This formulaic post is just sad. It's almost as bad as reading Oleg's posts on
LinkedIN. I hired a FELON!

------
tanseydavid
Asks for advice from a "leader" (recommended by another trusted individual) --
then gets very upset when leader gives the advice requested.

This is very confusing to me. Why ask in the first place?

------
Accujack
Well, I can tell this was written by a young person and someone in California.
Nothing wrong with that, it's just that she has a lot of expectations that are
going to be really hard for any company to meet.

It's awesome if you happen to get hired by a great company that walks the
walk, but for the most part the things students/graduates get sold on as
"normal" for white collar employment don't happen, or only happen in certain
circumstances in a limited way. Examples:

>Flag 1: I did not have a thorough understanding of the role, and I don’t
think management did either.

Not even unusual. Sometimes all a company knows (especially a small company)
is that they need something done and need a person to do it.

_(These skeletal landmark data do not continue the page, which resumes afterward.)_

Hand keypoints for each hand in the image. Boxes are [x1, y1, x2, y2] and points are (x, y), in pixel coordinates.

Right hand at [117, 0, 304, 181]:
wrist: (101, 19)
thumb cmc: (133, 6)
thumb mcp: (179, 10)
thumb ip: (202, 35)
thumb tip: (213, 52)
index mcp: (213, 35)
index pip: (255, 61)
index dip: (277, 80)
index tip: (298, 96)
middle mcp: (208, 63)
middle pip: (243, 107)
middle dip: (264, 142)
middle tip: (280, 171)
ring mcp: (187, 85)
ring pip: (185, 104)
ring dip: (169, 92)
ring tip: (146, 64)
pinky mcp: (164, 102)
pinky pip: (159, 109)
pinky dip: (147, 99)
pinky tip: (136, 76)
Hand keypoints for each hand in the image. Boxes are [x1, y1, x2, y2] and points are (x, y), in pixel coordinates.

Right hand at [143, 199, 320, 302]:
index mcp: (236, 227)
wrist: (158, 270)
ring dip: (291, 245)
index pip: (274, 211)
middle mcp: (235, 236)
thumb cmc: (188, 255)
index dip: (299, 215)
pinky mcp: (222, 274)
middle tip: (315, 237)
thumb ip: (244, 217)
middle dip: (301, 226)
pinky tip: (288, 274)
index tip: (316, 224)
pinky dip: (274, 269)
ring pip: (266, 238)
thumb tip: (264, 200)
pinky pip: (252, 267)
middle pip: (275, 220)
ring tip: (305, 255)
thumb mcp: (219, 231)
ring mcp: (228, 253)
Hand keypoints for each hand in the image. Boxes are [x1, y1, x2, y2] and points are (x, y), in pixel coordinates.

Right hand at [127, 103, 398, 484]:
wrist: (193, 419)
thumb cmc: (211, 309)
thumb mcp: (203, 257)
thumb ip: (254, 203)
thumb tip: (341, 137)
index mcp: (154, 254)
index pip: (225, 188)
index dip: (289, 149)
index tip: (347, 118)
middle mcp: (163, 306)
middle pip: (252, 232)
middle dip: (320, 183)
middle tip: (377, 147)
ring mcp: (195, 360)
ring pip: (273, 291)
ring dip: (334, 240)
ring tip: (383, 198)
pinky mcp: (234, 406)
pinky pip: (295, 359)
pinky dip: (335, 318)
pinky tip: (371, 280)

These are
actually great opportunities if you know the work... it's a chance to write
your own ticket. If you expect everything to be laid out for you when you're
hired, you're not going to grow much or get paid the way you want.

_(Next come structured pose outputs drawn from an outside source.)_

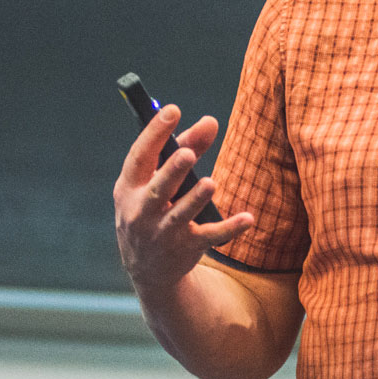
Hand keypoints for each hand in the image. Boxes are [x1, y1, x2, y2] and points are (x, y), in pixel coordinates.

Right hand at [113, 105, 253, 294]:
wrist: (147, 268)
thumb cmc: (153, 208)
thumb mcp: (156, 180)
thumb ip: (185, 147)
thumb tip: (211, 122)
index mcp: (129, 187)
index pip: (139, 157)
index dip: (154, 133)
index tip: (172, 110)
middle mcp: (142, 211)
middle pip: (159, 189)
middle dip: (172, 171)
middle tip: (187, 153)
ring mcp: (164, 232)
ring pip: (182, 214)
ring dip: (195, 199)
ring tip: (210, 183)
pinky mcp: (187, 247)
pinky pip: (211, 237)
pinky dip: (230, 228)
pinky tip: (248, 218)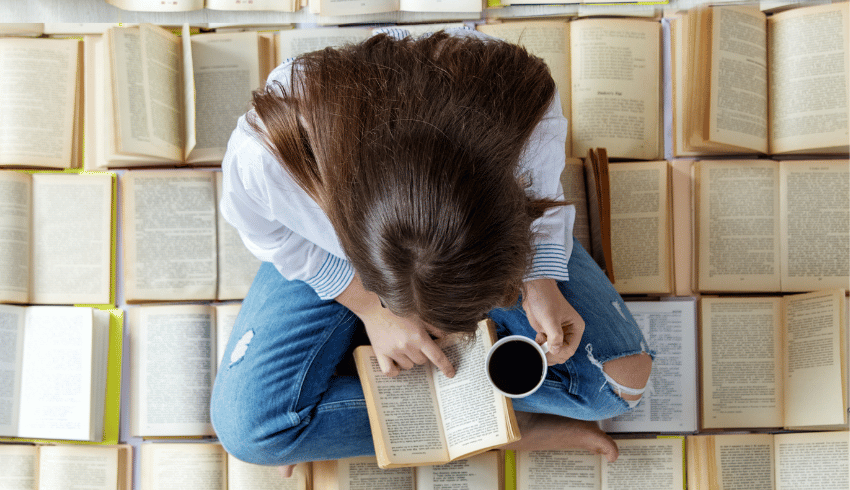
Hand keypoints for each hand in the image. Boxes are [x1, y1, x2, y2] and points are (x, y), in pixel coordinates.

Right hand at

>Flag 4: Push your manager to provide a clear description and/or breakdown of
your role. You should know what you own, what your day to day or week to week
looks like, and how with your position you will add value to the team that
ideally aligns with a larger team goal or mission.

Wow. I think in my whole career I've had only 1-2 managers who could tell you
in full how my role "aligns with a larger team goal or mission". Most of the
time it's just "Our business runs on computers, and you know how they work".
It's great if you have a visionary boss, but most people don't. If when you're
hired your manager can tell you exactly what you're going to be doing and what
success looks like, you've gotten an easy job... that again won't pay as much
as you want nor help you to grow.

Uncertainty is normal.

>Flag 5: I didn’t have an ally or sponsor in the workplace. This stemmed from
me not feeling like there was someone that I could reach out to, and not
feeling comfortable in the work environment.

Most workplaces you don't have someone to hold your hand except maybe your
boss or (if you're an intern or trainee) your mentor. That's not a _normal_
thing to have, your employer is running a business, not an adult daycare. If
you want support, join a women in business org or a fraternal organization.

>Flag 6:A good manager will work with you to identify your strengths, and
provide you work opportunities to learn the skills that will allow you to
advance in your career, and help you take it in the direction you want.

...and the other 90% of managers are doing well if they get all the work done
on time and under budget and don't accidentally murder or grope their
employees.

I'm sure the business environment is different in Cali, especially in the
valley, but the author's expectations are rather high here.

------
JPLeRouzic
There is something beautiful in this story. Please read it.

------
edsammy
Always cool to hear these stories! Thanks for sharing :D